Pending delisting of the shares of Swiss Reinsurance Company Ltd from the SIX Swiss Exchange, such shares trade under the symbol RUKN. Consolidated financial information for Swiss Reinsurance Company Ltd and its subsidiaries for the second quarter of 2011, included in the Swiss Reinsurance Company Consolidated Second Quarter 2011 Report, can be accessed at:

Cautionary note on forward-looking statements
Certain statements and illustrations contained herein are forward-looking. These statements and illustrations provide current expectations of future events based on certain assumptions and include any statement that does not directly relate to a historical fact or current fact. Forward-looking statements typically are identified by words or phrases such as “anticipate“, “assume“, “believe“, “continue“, “estimate“, “expect“, “foresee“, “intend“, “may increase“ and “may fluctuate“ and similar expressions or by future or conditional verbs such as “will“, “should“, “would“ and “could“. These forward-looking statements involve known and unknown risks, uncertainties and other factors, which may cause Swiss Re’s actual results, performance, achievements or prospects to be materially different from any future results, performance, achievements or prospects expressed or implied by such statements.
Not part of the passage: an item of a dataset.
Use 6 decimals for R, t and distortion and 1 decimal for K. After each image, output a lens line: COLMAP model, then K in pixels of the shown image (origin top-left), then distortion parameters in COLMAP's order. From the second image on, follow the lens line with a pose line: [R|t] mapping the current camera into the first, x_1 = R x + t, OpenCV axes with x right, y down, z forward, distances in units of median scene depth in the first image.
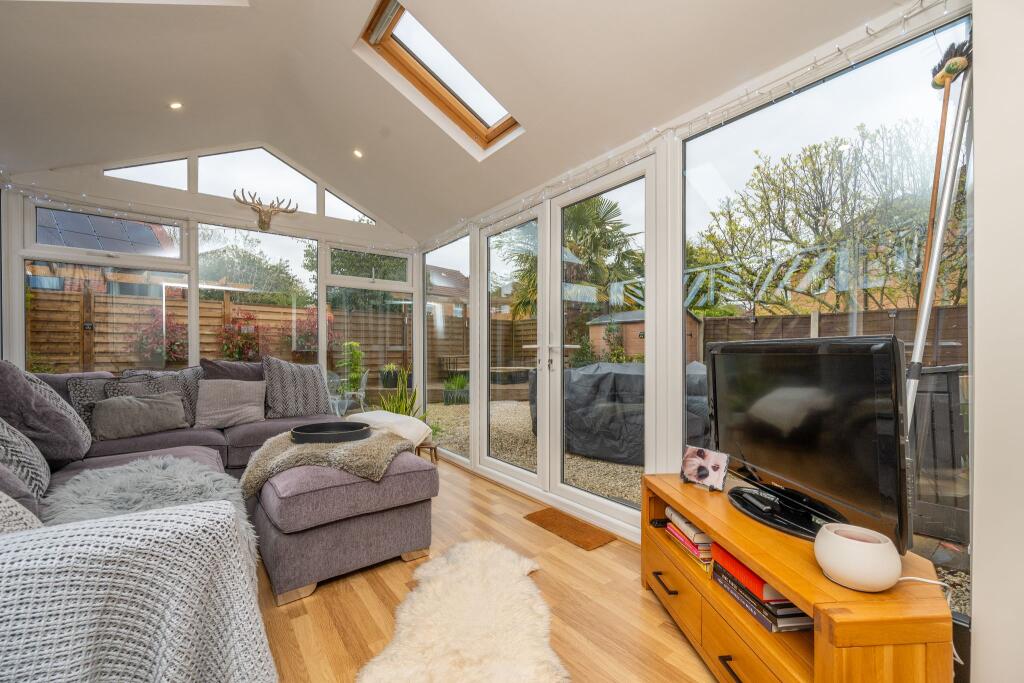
lens RADIAL K [[407.9, 0, 506.9], [0, 407.9, 343.6], [0, 0, 1]] dist [-0.001166, -0.000054]
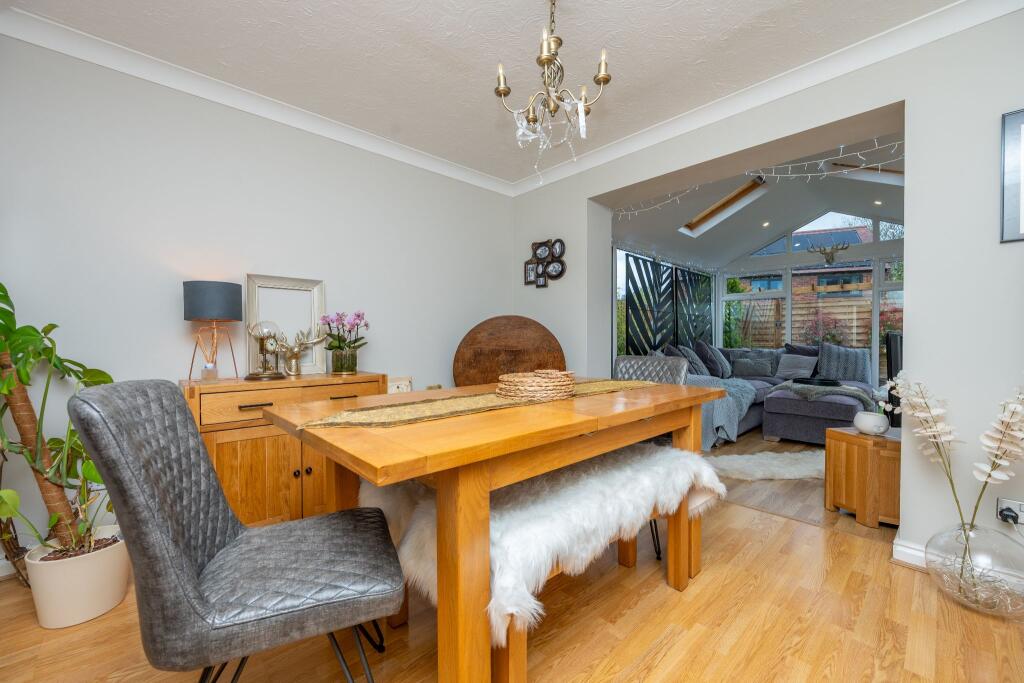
lens RADIAL K [[407.9, 0, 506.9], [0, 407.9, 343.6], [0, 0, 1]] dist [-0.001166, -0.000054]
pose [[0.085719, 0.014001, -0.996221, 0.961435], [0.013978, 0.999786, 0.015254, -0.007455], [0.996221, -0.015233, 0.085505, -0.419953]]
Such factors include, among others:

  • the direct and indirect impact of the continuing deterioration in the financial markets and the efficacy of efforts to strengthen financial institutions and stabilise the credit markets and the broader financial system;
  • changes in global economic conditions and the effects of the global economic downturn;
  • the occurrence of other unanticipated market developments or trends;
  • Swiss Re’s ability to maintain sufficient liquidity and access to capital markets, including sufficient liquidity to cover potential recapture of reinsurance agreements, early calls of debt or debt like arrangements and collateral calls under derivative contracts due to actual or perceived deterioration of Swiss Re’s financial strength;
  • the effect of market conditions, including the global equity and credit markets, and the level and volatility of equity prices, interest rates, credit spreads, currency values and other market indices, on Swiss Re’s investment assets;
  • changes in Swiss Re’s investment result as a result of changes in its investment policy or the changed composition of Swiss Re’s investment assets, and the impact of the timing of any such changes relative to changes in market conditions;
  • uncertainties in valuing credit default swaps and other credit-related instruments;
  • possible inability to realise amounts on sales of securities on Swiss Re’s balance sheet equivalent to its mark-to-market values recorded for accounting purposes;
  • the outcome of tax audits, the ability to realise tax loss carry forwards and the ability to realise deferred tax assets (including by reason of the mix of earnings in a jurisdiction or deemed change of control), which could negatively impact future earnings;
  • the possibility that Swiss Re’s hedging arrangements may not be effective;
  • the lowering or loss of one of the financial strength or other ratings of one or more companies in the Group;
  • risks associated with implementing Swiss Re’s business strategies;
  • the cyclicality of the reinsurance industry;
  • uncertainties in estimating reserves;
  • the frequency, severity and development of insured claim events;
  • acts of terrorism and acts of war;

These factors are not exhaustive. We operate in a continually changing environment and new risks emerge continually. Readers are cautioned not to place undue reliance on forward-looking statements. We undertake no obligation to publicly revise or update any forward-looking statements, whether as a result of new information, future events or otherwise.